Thousands of people can propose names: members of governments and parliaments; current heads of state; university professors of history, social sciences, law and philosophy; and former Nobel Peace Prize laureates, among others.
The Norwegian Nobel Committee, which consists of five individuals appointed by the Norwegian Parliament. They are often retired politicians, but not always. The current committee is led by a lawyer and includes two academics.
They are all put forward by Norwegian political parties and their appointments reflect the balance of power in parliament.
HOW DO THEY DECIDE?
Nominations close on Jan. 31. Members of the committee can make their own nominations, no later than at the first meeting of the committee in February.
They discuss all the nominations, then establish a shortlist. Each nominee is then assessed and examined by a group of permanent advisers and other experts.
The committee meets roughly once a month to discuss the nominations. They usually make their decision at the final committee meeting, which tends to be at the beginning of October.
The committee seeks to get a consensus on its selection. If it can't, the decision is reached by majority vote.
The last time a member quit in protest was in 1994, because Palestinian leader Yasser Arafat shared the prize with Israel's Shimon Peres and Yitzhak Rabin.
WHO IS NOMINATED?
Nominations are secret for 50 years, but those who nominate can choose to divulge their choices.
The only thing the Norwegian Nobel Committee will comment on is the number of candidates.

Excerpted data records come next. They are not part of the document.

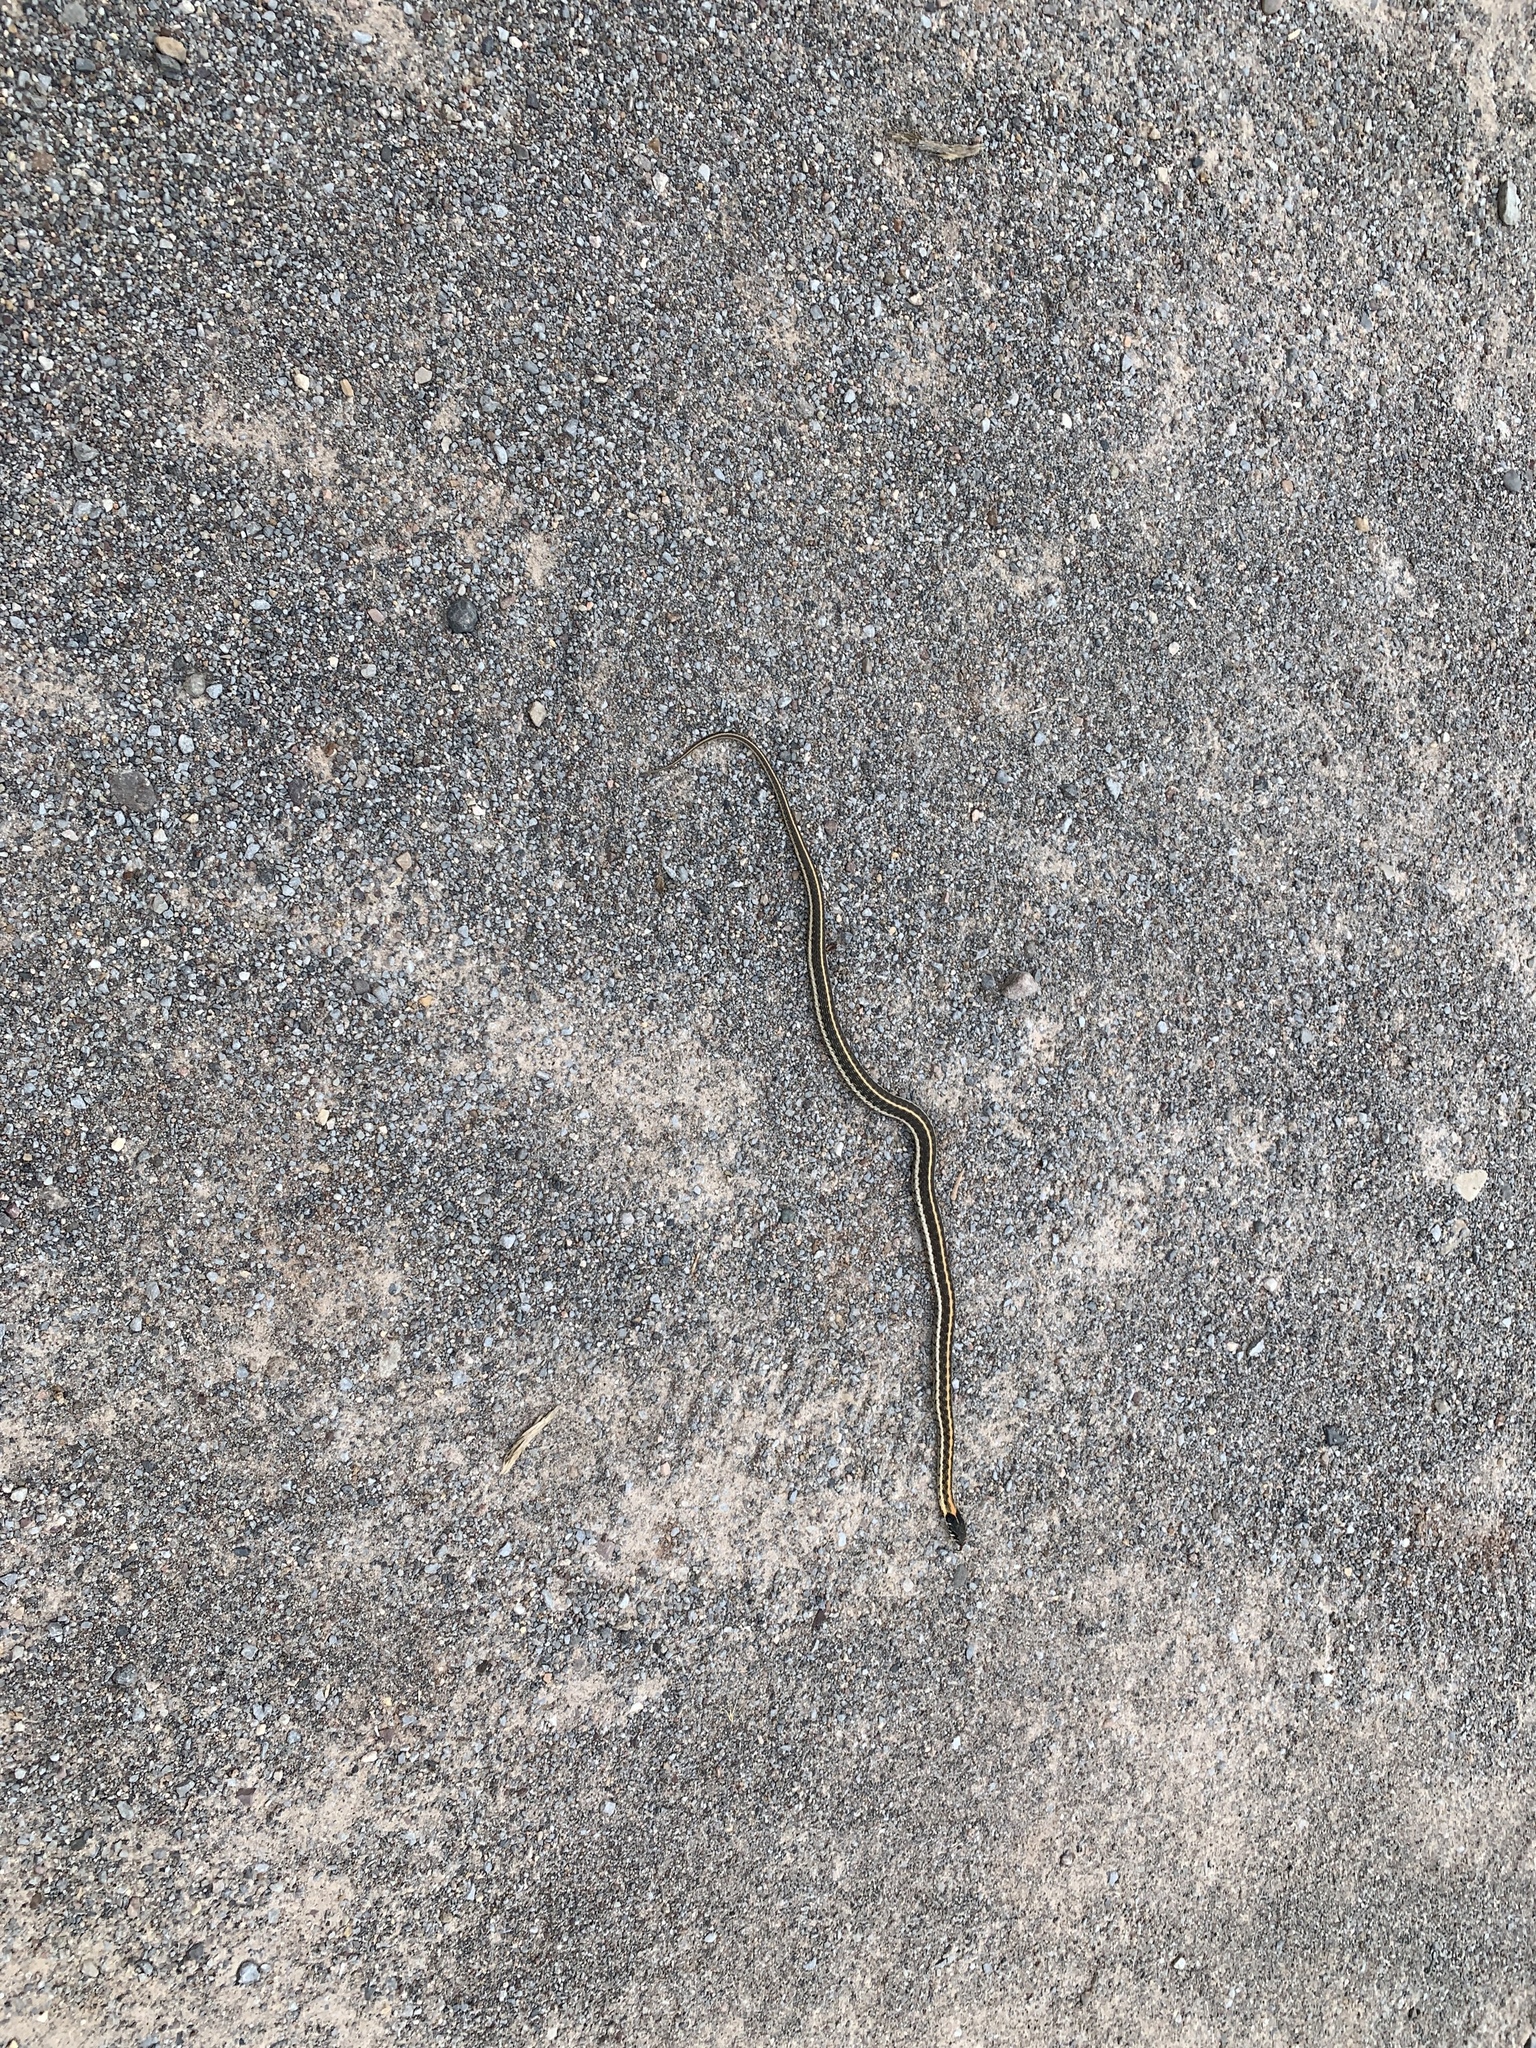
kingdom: Animalia
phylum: Chordata
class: Squamata
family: Colubridae
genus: Thamnophis
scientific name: Thamnophis cyrtopsis
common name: Black-necked gartersnake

This year, there are 318 contenders - 211 individuals and 107 organisations.
Those we know are nominated are Greta Thunberg and Fridays for Future, NATO, the European Court of Human Rights, Julian Assange, Edward Snowden and Chelsea Manning, the "people of Hong Kong" and jailed Saudi activist Loujain al-Hathloul.
Other possible contenders, if they are nominated, are Reporters Without Borders, the Committee to Protect Journalists, Angela Merkel, the World Health Organization and its director Tedros Adhanom Ghebreyesus.
IS DONALD TRUMP NOMINATED?
He may be, but we don't know. He is nominated for next year's prize, by a Norwegian lawmaker and a Swedish parliamentarian, separately, for helping broker a deal between Israel and the United Arab Emirates, and for peacemaking efforts in the Balkans.
WHAT DOES THE LAUREATE GET?
A medal, a diploma, ten million Swedish crowns ($1.10 million) - and immediate global attention.
South African Archbishop Desmond Tutu, the 1984 laureate, has said becoming a Nobel laureate was a double-edged sword. "One day no one was listening. The next, I was an oracle," he is quoted as saying in his authorised biography.
WHEN IS THE CEREMONY?
It will take place on Dec. 10, the anniversary of Alfred Nobel's death.
This year, due to coronavirus restrictions, it will be held in the Court of the University of Oslo, with around 100 guests only, rather than at the bigger Oslo City Hall, where it has been held since 1989.